By the late 1800s Jacksonville was the largest city in Florida, a busy river port shipping timber and cotton and a winter resort billed as a "Winter City in a Summer Land." Then came the Great Fire of May 3, 1901 — one of the largest urban fires in American history, which leveled the downtown in eight hours. The rebuild made the city. Klutho's Prairie School towers rose from the ashes, and within a few years Jacksonville reinvented itself again, this time on film.
Hollywood before Hollywood. Between 1908 and 1922 more than thirty silent-film studios set up along the river, and Jacksonville called itself the Winter Film Capital of the World.
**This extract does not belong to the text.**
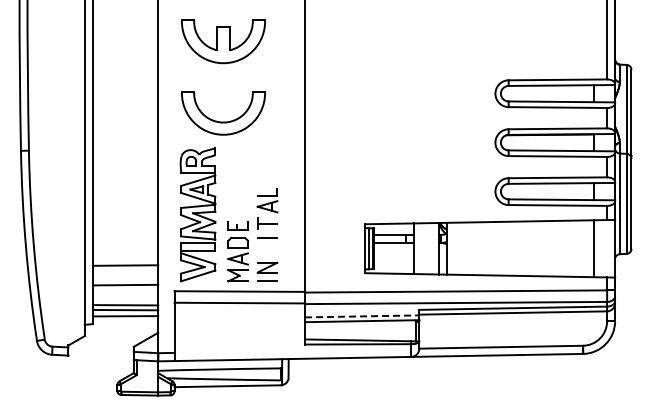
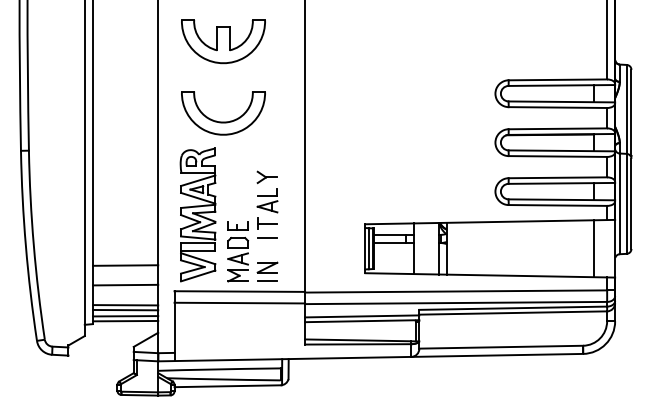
part at (266, 177): none -> present
line at (362, 316): dashed -> solid
line at (125, 320): none -> present
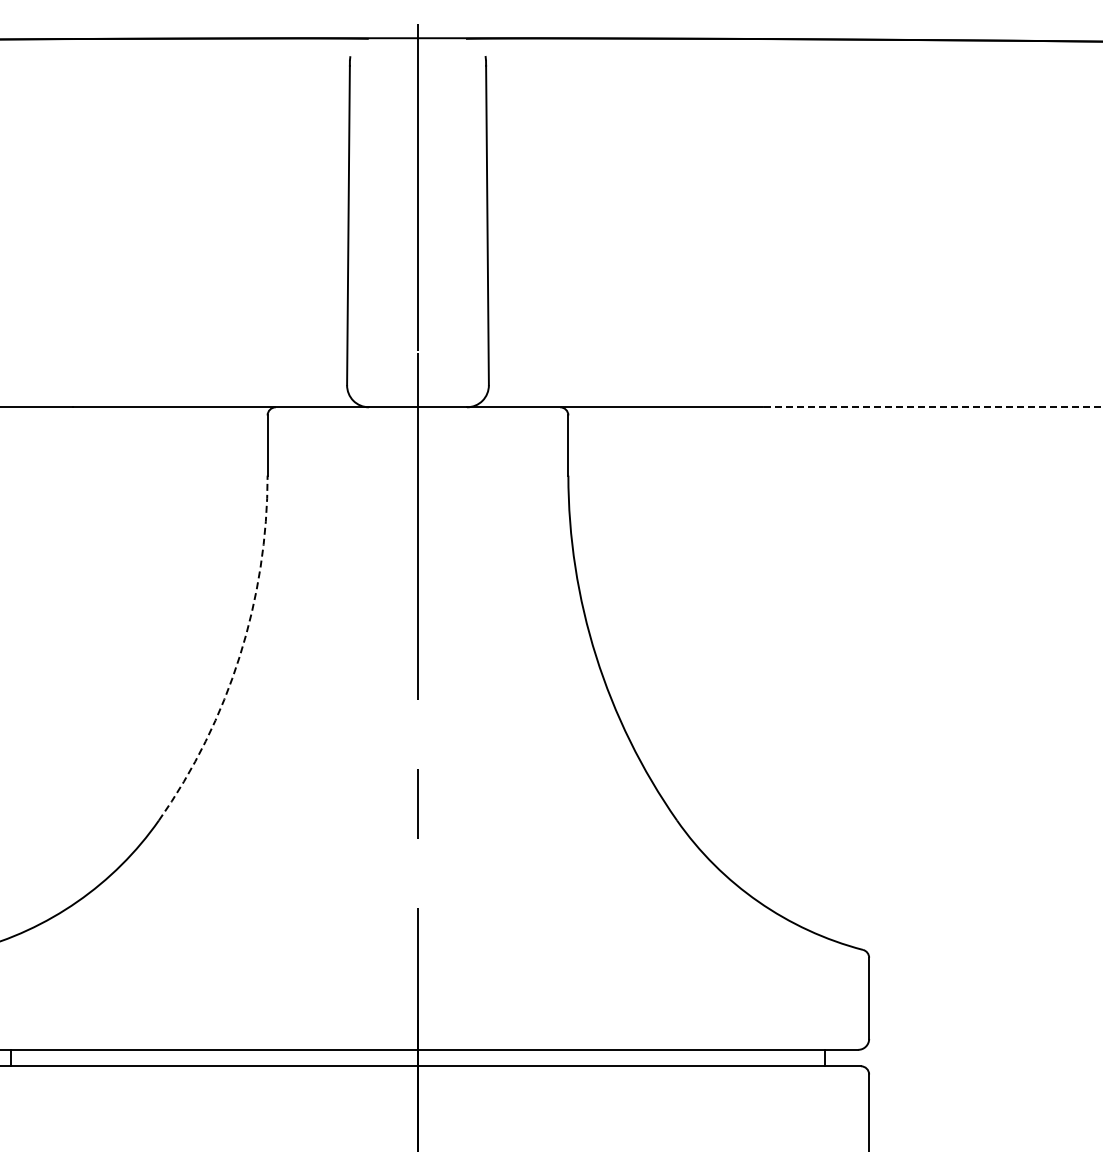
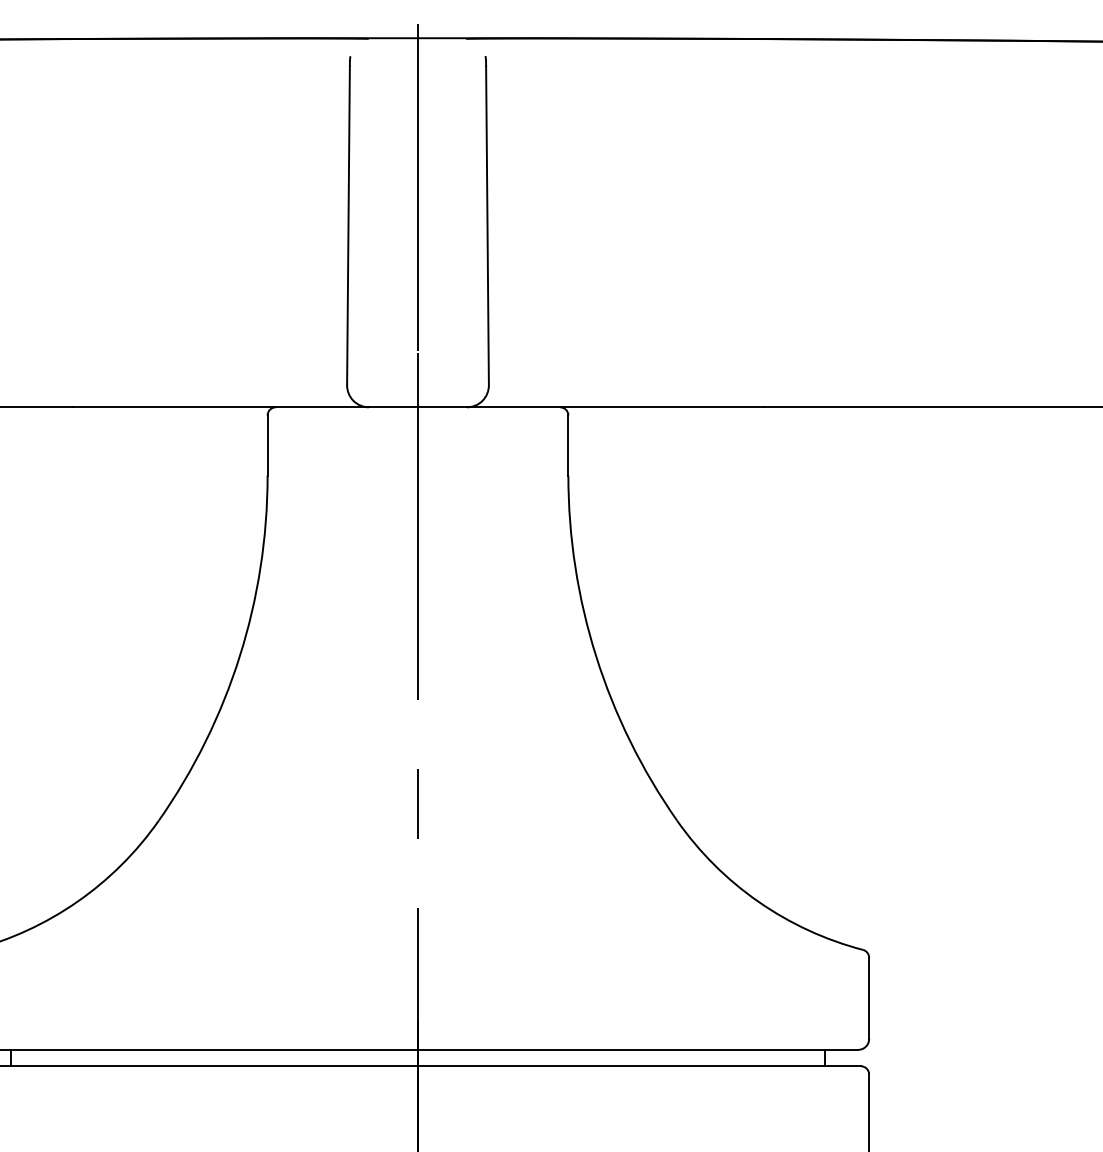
line at (932, 407): dashed -> solid
arc at (239, 656): dashed -> solid
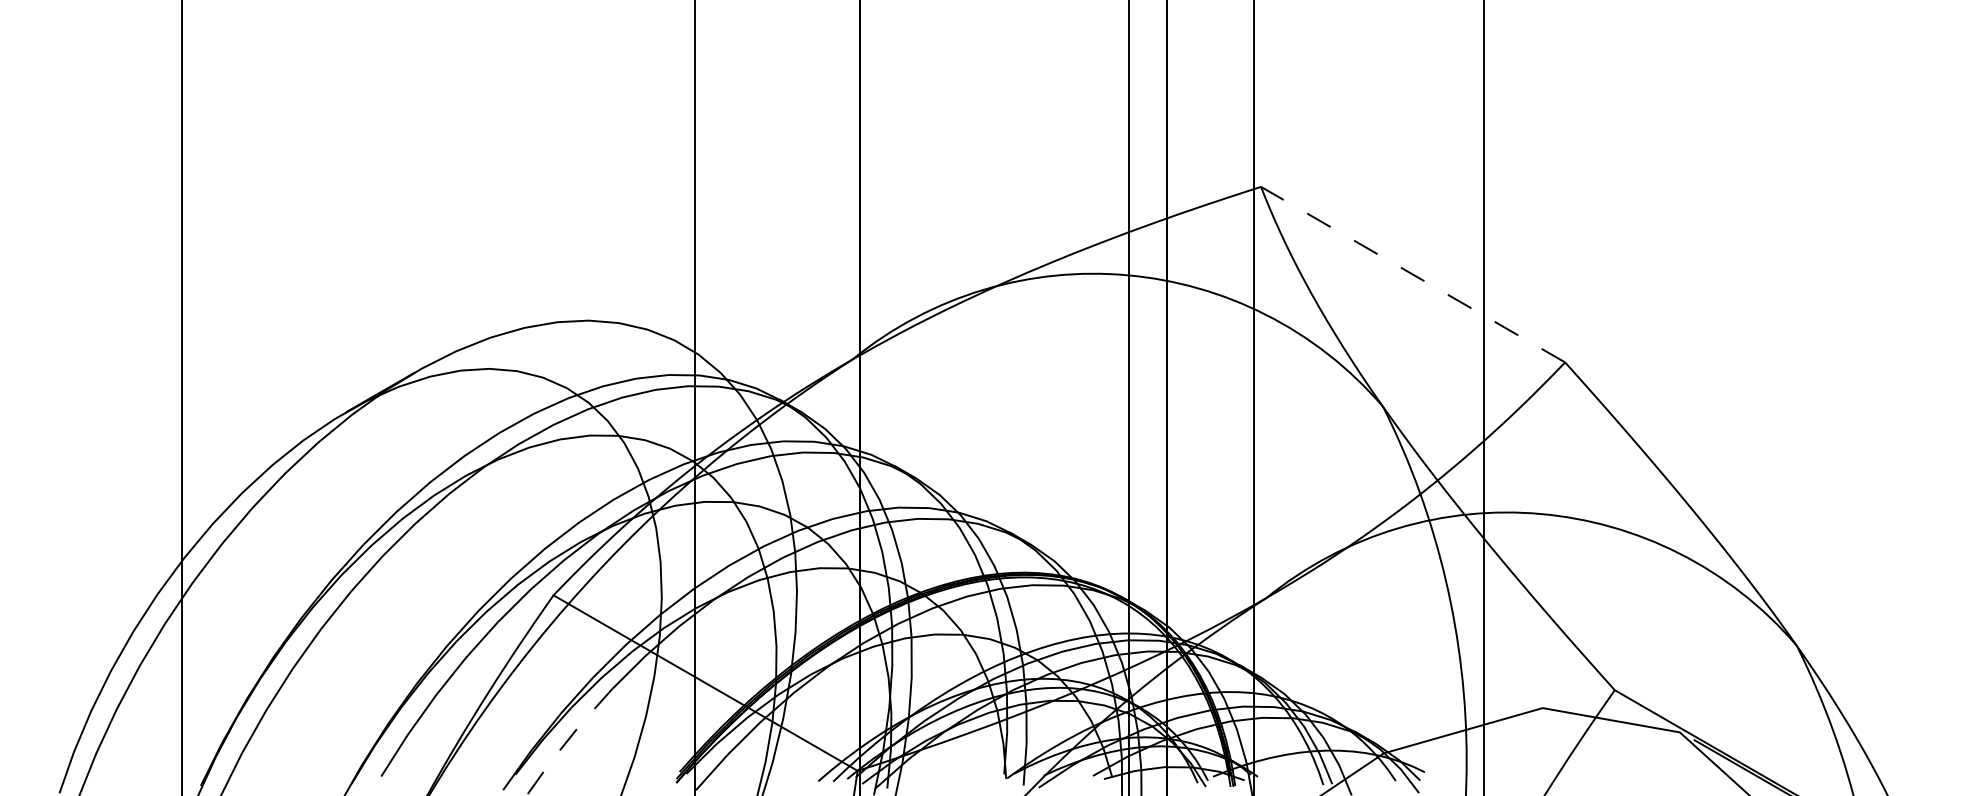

The mild winters and river light drew the cameras south years before California claimed them; Norman Studios, in the Arlington neighborhood, survives today as a National Historic Landmark. A few blocks away, the LaVilla district became known as the Harlem of the South — a center of Black business, jazz, and blues, and the boyhood home of writer and civil-rights leader James Weldon Johnson.
Why People Visit Jacksonville, FL
Jacksonville rewards travelers who like a city that surprises them: Prairie School architecture in the Deep South, a river that flows north to the sea, miles of Atlantic beach, and a deep Navy heritage at Mayport and NAS Jacksonville. It is a lived-in River City, not a postcard — and that is the appeal.